> AIM OF THE EXERCISE:
Render every line of the items below as a Markdown table with the columns "Row" and "Line", numbering each row and omitting blank lines. Leave the pictures out of the table.

- - - -

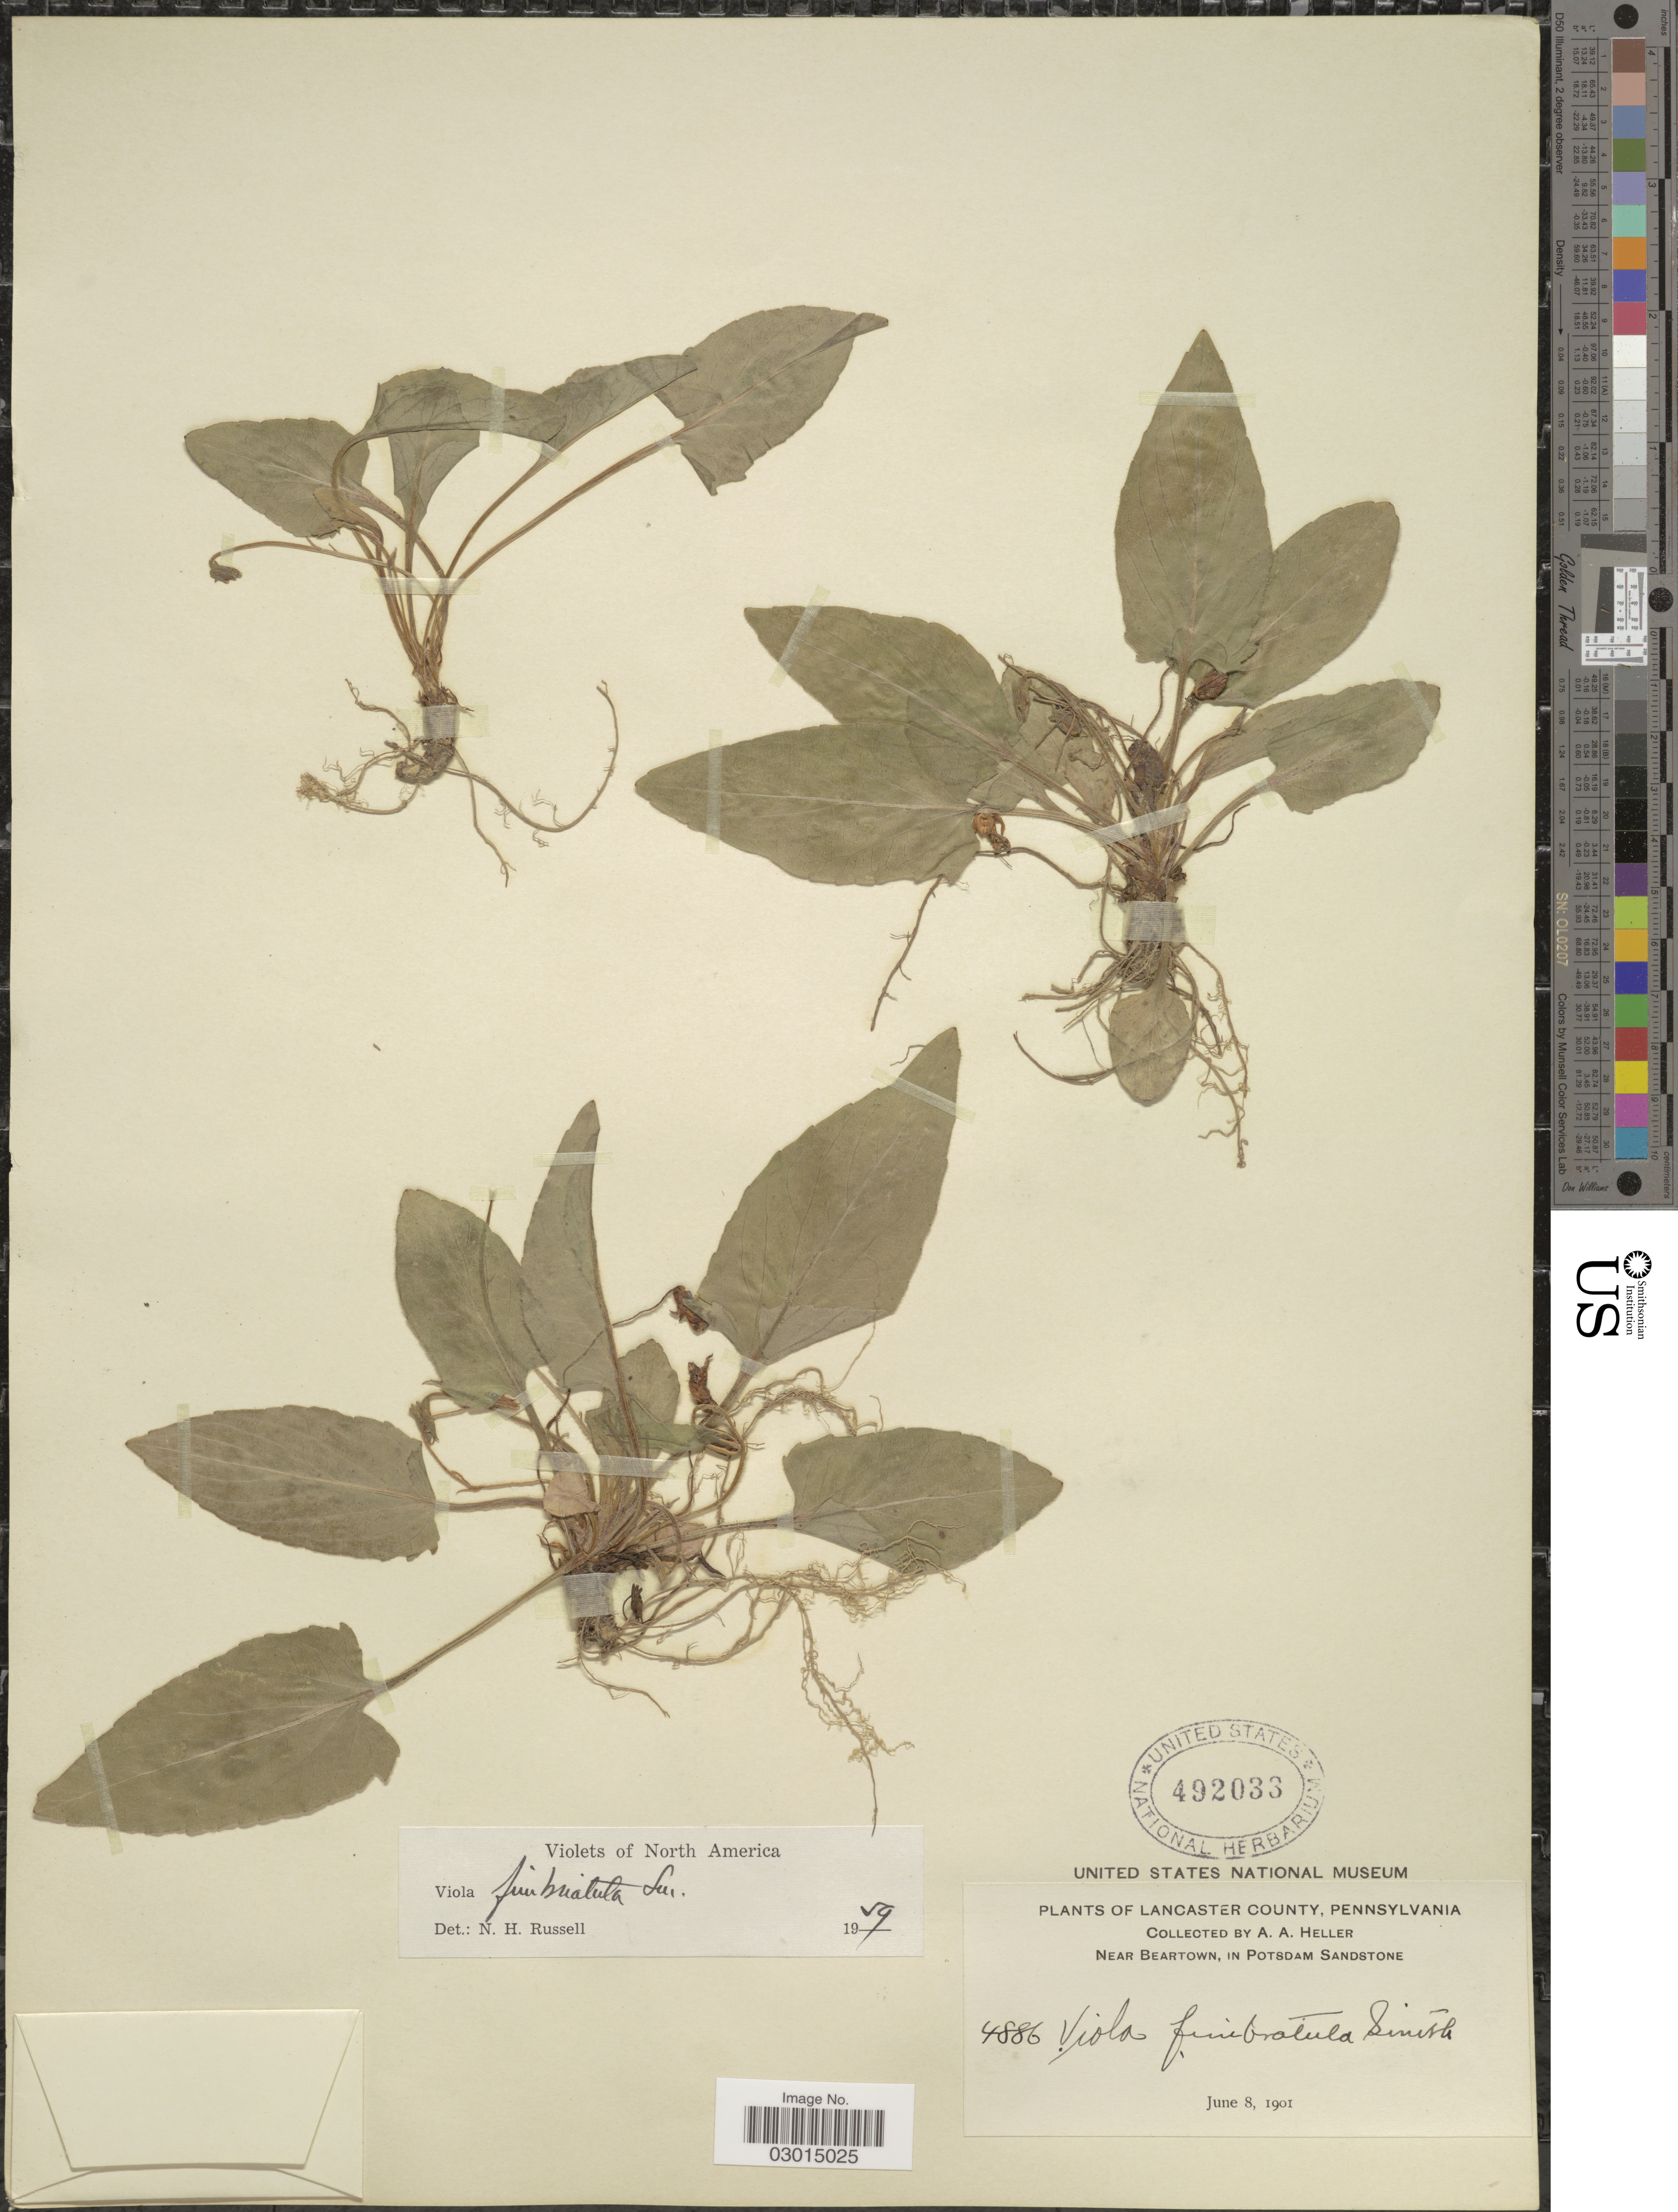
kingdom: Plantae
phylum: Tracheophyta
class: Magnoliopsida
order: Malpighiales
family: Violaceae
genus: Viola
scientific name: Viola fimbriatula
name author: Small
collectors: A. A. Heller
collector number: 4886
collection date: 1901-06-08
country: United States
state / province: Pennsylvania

- - - -

> TASK ANSWER:
| Row | Line |
|---|---|
| 1 | kingdom: Plantae |
| 2 | phylum: Tracheophyta |
| 3 | class: Magnoliopsida |
| 4 | order: Malpighiales |
| 5 | family: Violaceae |
| 6 | genus: Viola |
| 7 | scientific name: Viola fimbriatula |
| 8 | name author: Small |
| 9 | collectors: A. A. Heller |
| 10 | collector number: 4886 |
| 11 | collection date: 1901-06-08 |
| 12 | country: United States |
| 13 | state / province: Pennsylvania |